Saturday, November 17, 2012

Twinkies are dead, long live Twinkies

I was definitely one of those kids who ate Hostess cakes when I was a kid. Twinkies were not my favorite necessarily; I tended to favor the chocolate (or in modern parlance, chocolaty) products. Yes, products more than strictly cakes. My favorites were Ring Dings (aka DingDongs) and Yodels, which had a shiny chocolaty coating, chocolate cake and creme filling. Devil Dogs, named I believe not after Cerberus (kind of like Fluffy from the first Harry Potter book but in Hell) but a type of chocolate cake with the provocative name of devil's food, were hot dog-shaped and less delicious.

But any discussion of Hostess Cakes has to come down to it's iconic brand, Twinkies. I read a book last year called Twinkie Deconstructed, where a man tracks down the origin of all 21 ingredients in a Twinkie. I recommend this book for anyone interested in food. It was very enlightening and cast a new light on the, let's just say extraordinary shelf life of Twinkies.

When I was in college, there were urban legends about the properties of Twinkies- that someone pasted one to their wall for an entire school year only to find its texture unaltered- that kind of thing. After reading the book, all of that became clear because I learned that Twinkies were developed specifically to be a cream puff (puffy pastry filled with whipped cream for those with poor deductive skills) with long-lasting properties. The problem with cream puffs from a bakery is that first the pastry gets stale and then the cream soaks through it turning it to a soggy mess. That's why "creme" filling was invented- to stay moist but not soak through the cake. Of course the cake also had to be modified to repel moisture.

So they were designed to last as long as possible, making it possible for stores to keep them on the shelves for days or weeks rather than hours. They were (and still are) a marvel of food technology.

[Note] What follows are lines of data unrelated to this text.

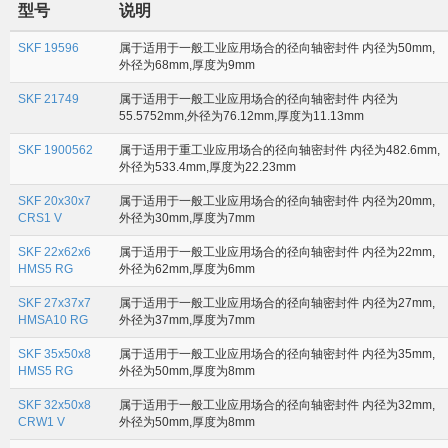
型号
说明
SKF 19596
属于适用于一般工业应用场合的径向轴密封件 内径为50mm,
外径为68mm,厚度为9mm
SKF 21749
属于适用于一般工业应用场合的径向轴密封件 内径为
55.5752mm,外径为76.12mm,厚度为11.13mm
SKF 1900562
属于适用于重工业应用场合的径向轴密封件 内径为482.6mm,
外径为533.4mm,厚度为22.23mm
SKF 20x30x7
属于适用于一般工业应用场合的径向轴密封件 内径为20mm,
CRS1 V
外径为30mm,厚度为7mm
SKF 22x62x6
属于适用于一般工业应用场合的径向轴密封件 内径为22mm,
HMS5 RG
外径为62mm,厚度为6mm
SKF 27x37x7
属于适用于一般工业应用场合的径向轴密封件 内径为27mm,
HMSA10 RG
外径为37mm,厚度为7mm
SKF 35x50x8
属于适用于一般工业应用场合的径向轴密封件 内径为35mm,
HMS5 RG
外径为50mm,厚度为8mm
SKF 32x50x8
属于适用于一般工业应用场合的径向轴密封件 内径为32mm,
CRW1 V
外径为50mm,厚度为8mm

The decline of Hostess traces originally to changing consumer tastes, as is the case with many declining brands. More recently, it was a victim of what became popularly known during the presidential campaign as "vulture capitalism." This is a pun on the financial term, venture capitalism, where investors supply the necessary funds for a company to grow and expand. In vulture capitalism, investors buy a struggling company for the purpose of extracting as much money as possible from it before leaving it to die. It's more like vampire capitalism, but I guess we've had our fill of vampire references these days. If you want a more complete and less opinionated description of the process, read here.

The most recent owners, known euphemistically as turnaround artists, had Hostess take on a crushing amount of debt, leaving it unable to modernize or pay decent wages. Eventually, the workers went on strike over having their paychecks slashed drastically for a second time. The owners declare bankruptcy and close the company, keeping as much of the money generated and borrowed as possible. This kind of thing is what Mitt Romney famously did for a living at Bain Capital before he got his new job whining about how people with a thousandth of a percent as much money as he has want things.

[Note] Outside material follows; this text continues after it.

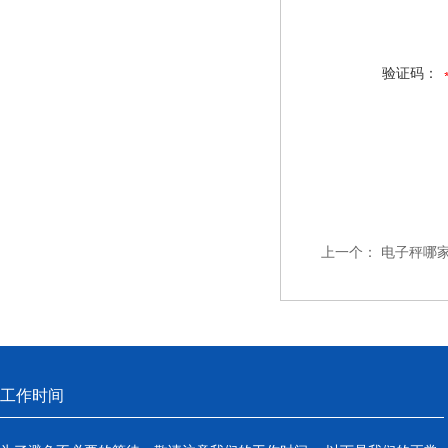
验证码：
上一个：
电子秤哪家好
工作时间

Longterm, most of those workers have permanently lost their jobs. Other companies already in the business of making cakes unaffected by the passage of time will bid for the famous brand name. The company that bought Tastykakes is reportedly interested. The former owners will pay their lawyers and pocket the difference, so they'll have plenty of money to buy Twinkies whenever they make their return, which I'm betting will be before the ones I have in my cabinet get stale.